Chancellor Pagano to step down at end of the school year

UWT Chancellor Mark Pagano has cited family and meeting goals as reasons for stepping down.

Mark Pagano has officially announced his resignation from his role as chancellor of UW Tacoma. Planning to serve as chancellor until the start of fall 2021 — which is the expected date that UW will have selected a successor to the chancellorship — Pagano cited a few reasons as to why he is stepping down from his role, including both professional and personal reasons.

For professional reasons, Pagano stated that he felt the founder’s celebration back in August of this year was a high note to finish on. He further explained that after having reached their fundraiser’s original goal of $45 million, as well as the stretch goal total of $55 million, he felt that it was a good time to step down.

“I’m a builder, I am an engineer,” said Pagano, who has a doctorate in engineering science from the Southern University Illinois Carbondale. “I’ve had … a positive career experience building UW Tacoma for the future … I carried the baton forward. We made a lot of good steps forward. Things were hard, though. So, maybe it was time to hand the baton to somebody else.”

Pagano also cited personal reasons for stepping down. He discussed his desire to spend more time with his family, especially his new grandchildren, as well as support his wife in her career endeavors.

“I’ve had two grandkids since I became chancellor, and I haven’t seen them nearly enough,” Pagano said. “My wife is starting an EdD program. She has supported me as provost in Montana and as chancellor here, so I need to support her.”

Finally, Pagano had one more reason for wanting to step down: as part of his resignation, he plans to join the faculty of the new UWT engineering programs. Pagano, who was a professor at Purdue University for 19 years, explained that he wanted to end his career the same way he started.

“I [would] kind of like to end my career as a professor,” Pagano said. “Since I have got such a deep respect for our campus and our community, I can’t think of anything better than ending that professorship here on our faculty at UWT.”

Pagano explained that he had placed his resignation on Sept. 15 and decided now is the time for the formal release of the news. UW President Ana Marie Cauce fully disclosed Pagano’s resignation on Oct. 19 in a newsletter, praising Pagano and his administration’s efforts in improving UWT’s local, national and global outreach and recognition.

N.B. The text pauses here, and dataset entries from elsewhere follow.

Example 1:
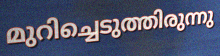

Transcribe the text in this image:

മുറിച്ചെടുത്തിരുന്നു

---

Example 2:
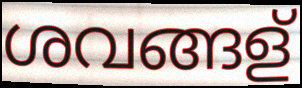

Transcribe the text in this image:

ശവങ്ങള്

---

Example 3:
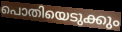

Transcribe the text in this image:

പൊതിയെടുക്കും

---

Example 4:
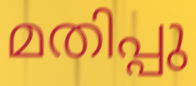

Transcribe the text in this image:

മതിപ്പു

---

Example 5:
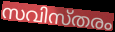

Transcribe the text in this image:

സവിസ്തരം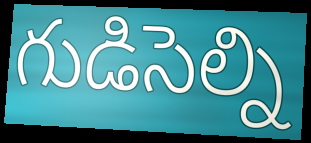
గుడిసెల్ని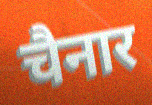
चैनारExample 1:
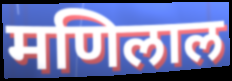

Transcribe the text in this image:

मणिलाल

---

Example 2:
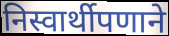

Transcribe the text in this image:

निस्वार्थीपणाने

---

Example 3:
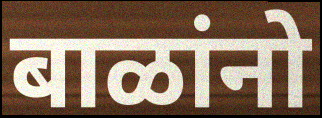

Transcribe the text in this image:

बाळांनो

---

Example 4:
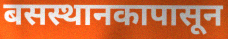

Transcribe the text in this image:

बसस्थानकापासून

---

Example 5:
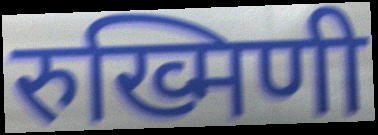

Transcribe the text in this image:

रुख्मिणी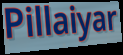
PillaiyarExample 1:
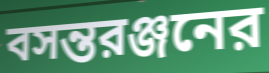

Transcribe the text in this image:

বসন্তরঞ্জনের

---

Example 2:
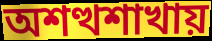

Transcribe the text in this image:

“Mark guided the campus to carefully articulate its strategic vision,” said Cauce in her newsletter. “He advanced the campus’ ties to the community, engaging with the leadership of the region through organizations such as South Sound Together and the Executive Council for a Greater Tacoma. He strengthened relationships with partners at the city, county and state levels, and led the campus to the successful conclusion of a historic fundraising campaign.”

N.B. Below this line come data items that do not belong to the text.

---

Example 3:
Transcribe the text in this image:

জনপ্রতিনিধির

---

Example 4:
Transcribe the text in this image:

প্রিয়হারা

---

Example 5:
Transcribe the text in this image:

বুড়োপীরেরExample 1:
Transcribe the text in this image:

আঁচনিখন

Pagano will continue to serve the rest of the year as chancellor while a committee to find his replacement is underway. Pagano has expressed that he will be here to help the transition of the new chancellor if they so choose.

For now, however, Pagano has stated that he and his team have several goals that they are still working on, and are acting quickly to complete those tasks. This includes hiring a new vice chancellor for Finance Administration, moving the campus through the budget reduction as asked by the state of Washington, continuing the work on the climate survey’s response implementation and planning ways to help the campus rebound from COVID-19 once it is safe to open the campus back for all students, staff, faculty and classes.

When asked if he has had an overall positive experience with being the chancellor of UWT, Pagano had this to say:

“Yes … I have absolutely loved this experience … I loved my previous job, and when you leave a job you love, you’re always worried about coming to the next job. When I came to [this] job, [Me and my wife] fell in love with the town, the University of Washington, our campus. We were walking a foot off the ground … with the experience. The work was difficult … but it was a very positive experience for me. The most rewarding experience I’ve ever had in my career.”